Zika Virus Updates
Though it has already been a while since news about the Zika Virus started to take the internet by storm, this virus continues to spread in various parts of the world, terrifying many.
Zika is considered a mild disease, less serious than dengue. However, though many people infected with Zika virus do not get sick and among those who do develop symptoms, sickness is usually mild, with symptoms that last for several days to a week, there are still a few concerns to be taken into consideration, microcephaly in the unborn fetuses of pregnant women and developing GBS for example.
Microcephaly is a congenital condition that manifests itself as birth defects in which a baby is born with significantly smaller heads than usual while Guillain-Barré syndrome (GBS) is a rare disorder that can cause muscle weakness and paralysis for a few weeks to several months. Current CDC research suggests that GBS is strongly associated with Zika; however, only a small proportion of people with recent Zika virus infection get GBS.

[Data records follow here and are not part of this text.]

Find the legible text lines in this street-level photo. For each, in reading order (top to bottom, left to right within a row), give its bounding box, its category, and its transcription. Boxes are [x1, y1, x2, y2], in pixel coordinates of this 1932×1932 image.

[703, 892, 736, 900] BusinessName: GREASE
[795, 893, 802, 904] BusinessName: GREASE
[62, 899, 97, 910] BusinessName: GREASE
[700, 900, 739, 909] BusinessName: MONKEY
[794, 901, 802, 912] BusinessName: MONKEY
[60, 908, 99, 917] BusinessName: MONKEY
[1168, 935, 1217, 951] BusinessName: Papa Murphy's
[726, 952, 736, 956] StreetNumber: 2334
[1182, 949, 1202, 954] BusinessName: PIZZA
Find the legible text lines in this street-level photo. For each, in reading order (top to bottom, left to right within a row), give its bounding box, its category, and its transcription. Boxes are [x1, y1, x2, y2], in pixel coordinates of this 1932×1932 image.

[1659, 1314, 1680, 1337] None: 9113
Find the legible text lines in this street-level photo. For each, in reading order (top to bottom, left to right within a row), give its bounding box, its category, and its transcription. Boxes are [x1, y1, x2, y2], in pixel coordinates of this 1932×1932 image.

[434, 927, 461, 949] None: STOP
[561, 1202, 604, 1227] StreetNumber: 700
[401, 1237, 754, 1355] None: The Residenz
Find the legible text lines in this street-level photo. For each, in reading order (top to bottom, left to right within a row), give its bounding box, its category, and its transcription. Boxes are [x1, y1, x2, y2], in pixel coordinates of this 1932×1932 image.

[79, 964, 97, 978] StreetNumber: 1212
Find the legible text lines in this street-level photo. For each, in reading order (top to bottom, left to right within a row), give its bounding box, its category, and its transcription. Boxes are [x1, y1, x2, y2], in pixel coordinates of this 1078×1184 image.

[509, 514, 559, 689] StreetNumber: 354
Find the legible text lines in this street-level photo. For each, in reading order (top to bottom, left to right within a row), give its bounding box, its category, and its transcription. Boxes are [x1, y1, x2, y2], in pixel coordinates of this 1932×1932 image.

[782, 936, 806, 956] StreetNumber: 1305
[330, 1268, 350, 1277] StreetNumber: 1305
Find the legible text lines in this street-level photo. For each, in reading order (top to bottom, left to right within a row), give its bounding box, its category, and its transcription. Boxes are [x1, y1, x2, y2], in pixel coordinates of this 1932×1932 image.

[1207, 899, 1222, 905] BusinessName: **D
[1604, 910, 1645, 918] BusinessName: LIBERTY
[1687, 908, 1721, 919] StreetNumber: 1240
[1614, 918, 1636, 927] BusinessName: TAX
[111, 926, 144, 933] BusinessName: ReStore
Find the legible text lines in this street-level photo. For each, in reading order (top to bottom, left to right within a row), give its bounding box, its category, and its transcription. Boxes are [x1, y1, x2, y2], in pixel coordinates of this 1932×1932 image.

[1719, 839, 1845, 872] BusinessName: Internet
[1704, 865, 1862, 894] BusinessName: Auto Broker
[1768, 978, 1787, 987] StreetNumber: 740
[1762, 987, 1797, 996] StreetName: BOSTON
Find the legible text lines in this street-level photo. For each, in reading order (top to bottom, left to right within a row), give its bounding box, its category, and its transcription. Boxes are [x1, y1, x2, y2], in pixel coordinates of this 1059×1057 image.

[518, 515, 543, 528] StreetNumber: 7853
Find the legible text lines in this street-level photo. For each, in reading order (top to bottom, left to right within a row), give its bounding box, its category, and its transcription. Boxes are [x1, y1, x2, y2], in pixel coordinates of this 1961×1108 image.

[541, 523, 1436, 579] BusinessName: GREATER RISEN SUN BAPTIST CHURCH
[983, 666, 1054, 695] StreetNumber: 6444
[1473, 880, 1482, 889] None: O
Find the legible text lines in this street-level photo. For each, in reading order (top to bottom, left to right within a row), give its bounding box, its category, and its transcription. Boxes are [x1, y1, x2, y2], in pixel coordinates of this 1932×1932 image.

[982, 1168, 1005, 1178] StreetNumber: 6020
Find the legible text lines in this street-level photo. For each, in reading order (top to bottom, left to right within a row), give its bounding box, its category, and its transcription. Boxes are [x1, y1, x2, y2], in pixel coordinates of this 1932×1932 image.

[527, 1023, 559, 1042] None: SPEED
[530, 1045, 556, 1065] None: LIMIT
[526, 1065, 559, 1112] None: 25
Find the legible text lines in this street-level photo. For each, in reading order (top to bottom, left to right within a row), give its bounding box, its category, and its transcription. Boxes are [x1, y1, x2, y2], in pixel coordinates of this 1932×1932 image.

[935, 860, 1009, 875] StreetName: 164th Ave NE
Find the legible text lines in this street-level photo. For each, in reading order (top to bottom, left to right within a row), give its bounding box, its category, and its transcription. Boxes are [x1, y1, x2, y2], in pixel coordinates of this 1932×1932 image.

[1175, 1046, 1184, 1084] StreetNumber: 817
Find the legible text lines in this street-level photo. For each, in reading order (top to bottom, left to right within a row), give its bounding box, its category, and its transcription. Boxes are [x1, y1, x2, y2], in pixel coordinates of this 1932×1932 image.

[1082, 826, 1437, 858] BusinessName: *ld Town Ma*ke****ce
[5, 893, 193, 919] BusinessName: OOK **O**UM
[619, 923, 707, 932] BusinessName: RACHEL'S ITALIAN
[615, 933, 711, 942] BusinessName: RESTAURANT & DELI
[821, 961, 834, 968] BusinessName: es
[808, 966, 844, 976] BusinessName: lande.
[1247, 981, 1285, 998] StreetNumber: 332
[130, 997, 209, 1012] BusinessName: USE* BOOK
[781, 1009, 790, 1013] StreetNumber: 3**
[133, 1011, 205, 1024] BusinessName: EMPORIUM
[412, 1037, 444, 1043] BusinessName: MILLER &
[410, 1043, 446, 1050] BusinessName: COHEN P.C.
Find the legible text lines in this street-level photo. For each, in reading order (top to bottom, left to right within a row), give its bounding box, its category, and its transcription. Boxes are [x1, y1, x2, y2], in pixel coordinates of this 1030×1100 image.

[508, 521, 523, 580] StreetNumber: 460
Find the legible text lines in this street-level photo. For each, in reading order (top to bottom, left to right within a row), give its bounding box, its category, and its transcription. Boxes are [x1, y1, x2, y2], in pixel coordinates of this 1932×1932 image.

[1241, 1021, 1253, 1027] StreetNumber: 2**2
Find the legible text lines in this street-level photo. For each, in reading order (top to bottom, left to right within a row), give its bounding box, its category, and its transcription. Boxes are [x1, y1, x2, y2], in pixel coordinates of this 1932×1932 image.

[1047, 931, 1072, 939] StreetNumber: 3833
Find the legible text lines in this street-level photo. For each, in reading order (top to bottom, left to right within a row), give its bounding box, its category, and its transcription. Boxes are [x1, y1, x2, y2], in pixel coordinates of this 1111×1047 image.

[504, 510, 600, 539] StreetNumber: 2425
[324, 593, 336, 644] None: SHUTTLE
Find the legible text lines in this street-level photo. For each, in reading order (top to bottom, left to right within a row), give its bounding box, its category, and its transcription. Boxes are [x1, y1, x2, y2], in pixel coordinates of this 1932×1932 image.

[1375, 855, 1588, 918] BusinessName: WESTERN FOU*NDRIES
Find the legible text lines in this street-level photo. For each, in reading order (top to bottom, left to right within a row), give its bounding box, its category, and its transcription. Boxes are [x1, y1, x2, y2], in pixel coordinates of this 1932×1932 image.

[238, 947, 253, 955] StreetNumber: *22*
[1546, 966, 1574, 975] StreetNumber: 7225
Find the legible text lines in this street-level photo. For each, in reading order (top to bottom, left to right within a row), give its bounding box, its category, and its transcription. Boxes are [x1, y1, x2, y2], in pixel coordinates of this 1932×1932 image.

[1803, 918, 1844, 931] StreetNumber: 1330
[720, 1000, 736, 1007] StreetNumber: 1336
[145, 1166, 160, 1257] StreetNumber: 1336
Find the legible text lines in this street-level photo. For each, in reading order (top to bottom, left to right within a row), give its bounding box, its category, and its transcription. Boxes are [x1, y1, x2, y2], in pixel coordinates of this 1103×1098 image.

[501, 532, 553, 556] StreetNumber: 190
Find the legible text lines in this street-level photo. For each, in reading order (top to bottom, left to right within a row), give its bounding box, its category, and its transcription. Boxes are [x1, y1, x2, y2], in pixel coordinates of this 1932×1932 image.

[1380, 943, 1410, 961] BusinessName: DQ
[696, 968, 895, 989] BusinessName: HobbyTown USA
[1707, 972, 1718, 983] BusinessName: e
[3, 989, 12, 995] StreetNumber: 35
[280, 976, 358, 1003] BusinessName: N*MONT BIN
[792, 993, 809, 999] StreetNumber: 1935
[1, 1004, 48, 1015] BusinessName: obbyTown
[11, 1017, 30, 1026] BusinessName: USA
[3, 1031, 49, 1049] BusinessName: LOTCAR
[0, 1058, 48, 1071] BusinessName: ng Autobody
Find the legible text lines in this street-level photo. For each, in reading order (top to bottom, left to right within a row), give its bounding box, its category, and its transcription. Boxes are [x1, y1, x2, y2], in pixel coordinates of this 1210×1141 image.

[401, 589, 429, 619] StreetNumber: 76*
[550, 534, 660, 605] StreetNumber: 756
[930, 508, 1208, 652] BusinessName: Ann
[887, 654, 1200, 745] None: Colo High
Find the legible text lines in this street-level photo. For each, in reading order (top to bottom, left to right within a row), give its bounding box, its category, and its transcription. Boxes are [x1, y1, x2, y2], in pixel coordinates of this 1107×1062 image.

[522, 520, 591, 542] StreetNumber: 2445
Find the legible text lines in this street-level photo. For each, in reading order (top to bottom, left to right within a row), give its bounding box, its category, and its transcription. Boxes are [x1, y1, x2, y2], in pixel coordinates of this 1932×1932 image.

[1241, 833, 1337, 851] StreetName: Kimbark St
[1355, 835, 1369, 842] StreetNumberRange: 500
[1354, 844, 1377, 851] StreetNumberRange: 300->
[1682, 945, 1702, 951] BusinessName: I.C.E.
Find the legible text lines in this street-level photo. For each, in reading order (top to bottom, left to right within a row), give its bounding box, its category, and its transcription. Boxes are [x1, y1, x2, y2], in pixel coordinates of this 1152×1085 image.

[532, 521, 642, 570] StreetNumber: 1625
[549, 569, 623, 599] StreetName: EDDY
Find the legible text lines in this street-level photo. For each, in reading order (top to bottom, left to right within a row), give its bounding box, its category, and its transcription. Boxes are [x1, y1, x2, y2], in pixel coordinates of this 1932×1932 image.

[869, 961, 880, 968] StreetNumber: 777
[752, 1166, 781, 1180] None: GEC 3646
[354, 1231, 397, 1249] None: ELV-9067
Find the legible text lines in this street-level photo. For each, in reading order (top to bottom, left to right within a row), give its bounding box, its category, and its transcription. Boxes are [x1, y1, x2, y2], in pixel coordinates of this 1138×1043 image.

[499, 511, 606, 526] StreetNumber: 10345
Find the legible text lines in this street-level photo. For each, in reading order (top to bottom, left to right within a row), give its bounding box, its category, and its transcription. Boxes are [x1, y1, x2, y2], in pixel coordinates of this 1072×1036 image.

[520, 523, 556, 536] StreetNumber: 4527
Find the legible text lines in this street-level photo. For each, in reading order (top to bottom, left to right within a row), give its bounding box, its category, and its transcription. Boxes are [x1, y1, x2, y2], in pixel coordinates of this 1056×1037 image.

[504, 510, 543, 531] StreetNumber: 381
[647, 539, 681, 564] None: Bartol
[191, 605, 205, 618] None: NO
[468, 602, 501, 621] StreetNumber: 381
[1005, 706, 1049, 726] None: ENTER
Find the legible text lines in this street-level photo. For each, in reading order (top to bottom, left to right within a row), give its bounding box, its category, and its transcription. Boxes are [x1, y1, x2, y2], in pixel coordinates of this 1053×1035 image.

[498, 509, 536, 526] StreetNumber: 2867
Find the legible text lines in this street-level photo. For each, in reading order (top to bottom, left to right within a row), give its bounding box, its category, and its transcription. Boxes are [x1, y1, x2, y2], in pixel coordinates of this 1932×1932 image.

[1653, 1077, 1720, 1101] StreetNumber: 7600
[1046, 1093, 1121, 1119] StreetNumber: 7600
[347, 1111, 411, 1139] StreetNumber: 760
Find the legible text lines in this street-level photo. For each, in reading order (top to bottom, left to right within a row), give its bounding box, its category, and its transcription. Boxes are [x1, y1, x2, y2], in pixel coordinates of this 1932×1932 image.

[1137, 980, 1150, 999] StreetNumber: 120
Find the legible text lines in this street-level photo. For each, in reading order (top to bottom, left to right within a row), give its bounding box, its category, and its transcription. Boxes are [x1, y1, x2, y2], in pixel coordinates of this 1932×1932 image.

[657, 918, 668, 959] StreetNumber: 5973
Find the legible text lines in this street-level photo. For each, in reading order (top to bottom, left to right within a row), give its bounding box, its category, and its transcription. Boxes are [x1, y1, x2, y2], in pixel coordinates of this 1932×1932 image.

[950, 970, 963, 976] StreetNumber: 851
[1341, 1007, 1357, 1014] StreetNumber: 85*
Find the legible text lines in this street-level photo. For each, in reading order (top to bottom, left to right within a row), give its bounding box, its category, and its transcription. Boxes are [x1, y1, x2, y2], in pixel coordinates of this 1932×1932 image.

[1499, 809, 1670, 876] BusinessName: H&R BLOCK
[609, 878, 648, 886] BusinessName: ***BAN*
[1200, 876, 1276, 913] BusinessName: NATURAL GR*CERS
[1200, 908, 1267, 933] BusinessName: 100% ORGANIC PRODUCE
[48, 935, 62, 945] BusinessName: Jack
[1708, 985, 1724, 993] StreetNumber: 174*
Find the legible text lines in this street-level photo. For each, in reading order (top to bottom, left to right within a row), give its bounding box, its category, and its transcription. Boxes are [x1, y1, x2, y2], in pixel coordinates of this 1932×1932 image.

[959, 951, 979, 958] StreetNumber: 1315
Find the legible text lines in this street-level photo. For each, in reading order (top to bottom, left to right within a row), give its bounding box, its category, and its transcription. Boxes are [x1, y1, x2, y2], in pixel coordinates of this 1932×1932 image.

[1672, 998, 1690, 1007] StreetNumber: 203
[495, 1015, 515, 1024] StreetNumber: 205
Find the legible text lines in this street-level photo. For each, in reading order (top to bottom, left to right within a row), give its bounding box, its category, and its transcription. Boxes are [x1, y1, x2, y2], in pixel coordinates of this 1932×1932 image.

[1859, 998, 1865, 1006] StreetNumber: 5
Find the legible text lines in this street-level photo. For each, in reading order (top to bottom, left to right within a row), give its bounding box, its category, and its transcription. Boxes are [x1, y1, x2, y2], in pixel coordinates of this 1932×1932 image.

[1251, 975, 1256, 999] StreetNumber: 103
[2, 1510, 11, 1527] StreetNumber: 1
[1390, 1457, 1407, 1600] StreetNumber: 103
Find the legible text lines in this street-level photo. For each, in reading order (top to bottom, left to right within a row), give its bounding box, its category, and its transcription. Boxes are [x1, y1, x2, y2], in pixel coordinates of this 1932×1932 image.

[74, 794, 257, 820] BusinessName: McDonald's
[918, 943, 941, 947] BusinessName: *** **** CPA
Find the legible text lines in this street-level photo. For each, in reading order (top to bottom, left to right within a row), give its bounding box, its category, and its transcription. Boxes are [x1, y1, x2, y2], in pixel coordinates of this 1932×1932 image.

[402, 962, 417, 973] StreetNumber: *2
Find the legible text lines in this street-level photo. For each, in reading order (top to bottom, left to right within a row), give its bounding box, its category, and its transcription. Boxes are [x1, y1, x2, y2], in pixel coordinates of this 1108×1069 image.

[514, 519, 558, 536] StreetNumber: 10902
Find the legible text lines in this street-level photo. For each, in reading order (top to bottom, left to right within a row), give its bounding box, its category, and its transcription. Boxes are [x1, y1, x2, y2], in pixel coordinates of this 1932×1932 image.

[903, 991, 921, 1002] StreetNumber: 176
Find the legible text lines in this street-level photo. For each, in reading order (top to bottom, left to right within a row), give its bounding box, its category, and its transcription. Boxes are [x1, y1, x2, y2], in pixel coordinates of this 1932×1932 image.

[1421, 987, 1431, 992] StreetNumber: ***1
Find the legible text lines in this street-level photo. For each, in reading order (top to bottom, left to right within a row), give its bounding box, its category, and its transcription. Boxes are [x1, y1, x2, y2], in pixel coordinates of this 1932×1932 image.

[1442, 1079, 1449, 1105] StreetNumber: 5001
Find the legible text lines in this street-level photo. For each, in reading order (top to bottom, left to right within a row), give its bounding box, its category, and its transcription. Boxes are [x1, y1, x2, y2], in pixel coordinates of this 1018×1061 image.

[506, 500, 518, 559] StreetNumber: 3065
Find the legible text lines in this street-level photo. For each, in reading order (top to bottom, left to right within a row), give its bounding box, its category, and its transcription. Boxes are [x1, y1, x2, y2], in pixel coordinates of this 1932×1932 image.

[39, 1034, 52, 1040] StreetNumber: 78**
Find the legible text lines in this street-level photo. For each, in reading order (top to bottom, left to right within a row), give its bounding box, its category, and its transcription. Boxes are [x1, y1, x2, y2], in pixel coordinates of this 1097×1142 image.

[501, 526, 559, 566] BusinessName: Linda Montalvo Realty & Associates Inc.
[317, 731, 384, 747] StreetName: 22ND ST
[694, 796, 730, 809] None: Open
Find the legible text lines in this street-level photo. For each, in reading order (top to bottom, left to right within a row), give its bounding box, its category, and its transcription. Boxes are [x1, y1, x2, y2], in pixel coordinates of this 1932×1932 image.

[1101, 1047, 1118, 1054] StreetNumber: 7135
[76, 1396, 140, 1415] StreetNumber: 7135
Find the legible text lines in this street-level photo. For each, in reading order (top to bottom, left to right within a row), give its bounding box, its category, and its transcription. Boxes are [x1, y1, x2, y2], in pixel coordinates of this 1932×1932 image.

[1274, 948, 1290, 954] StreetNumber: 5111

According to BBC News, a new modelling study carried out by researchers from a range of institutions, including the London School of Hygiene and Tropical Medicine, the University of Oxford and the University of Torontosuggests the virus could spread, via air travel, possibly placing two billionat risk in Africa and Asia. In the Region of the Americas, 45 countries and territories have confirmed local, vector-borne transmission of Zika virus disease since 2015 while five countries in the Americas have reported sexually transmitted Zika cases.Additionally, since the last Zika Epidemiological Update of 11 August 2016, no additional countries or territories in the Americas have confirmed vector-borne autochthonous transmission of Zika virus.
In Asia, though, there has been a local mosquito transmission of Zika virus infection (Zika) reported in Singapore. Local mosquito transmission means that mosquitoes in the area are infected with Zika virus and are spreading it to people.
The study mentioned earlier, which was published in the peer-reviewed scientific journal, The Lancet Infectious Diseases, estimates that areas of Africa and South and East Asia, where mosquito-spread diseases are already prevalent (i.e., dengue and malaria), could boost the spread of infection. Countries which have a “perfect storm” combination of high population, high mosquito activity as well as underfunded health services may be predominantly susceptible such as India, the Philippines, Indonesia, Nigeria, Vietnam, Pakistan and Bangladesh.
The study also emphasizes the fact that, because of air travel, viruses once confined to remote corners of the globe now have the potential to spread quickly. So, for one who is travelling to a part of the world where any mosquito borne disease is widespread, it is important to take the correct precautions.
About the research
As said earlier, the research was carried out by researchers from a range of institutions, including the London School of Hygiene and Tropical Medicine, the University of Oxford and the University of Toronto and was funded by the Canadian Institutes of Health Research and the US Centres for Disease Control and Prevention.
Some of the authors are employees of BlueDot, which is a company that offers analysis of potential global disease threats.
Basically, the study considered three different aspects to identify the areas which are most susceptible to the virus: air transportation, mosquito occurrences and Zika transmission. Specifically, they used data from the International Air Transport Association (IATA), observations made of the main mosquito species that carry Zika, and climate conditions using WorldClim, which is a free collection of data sets on past, current and predicted climate trends.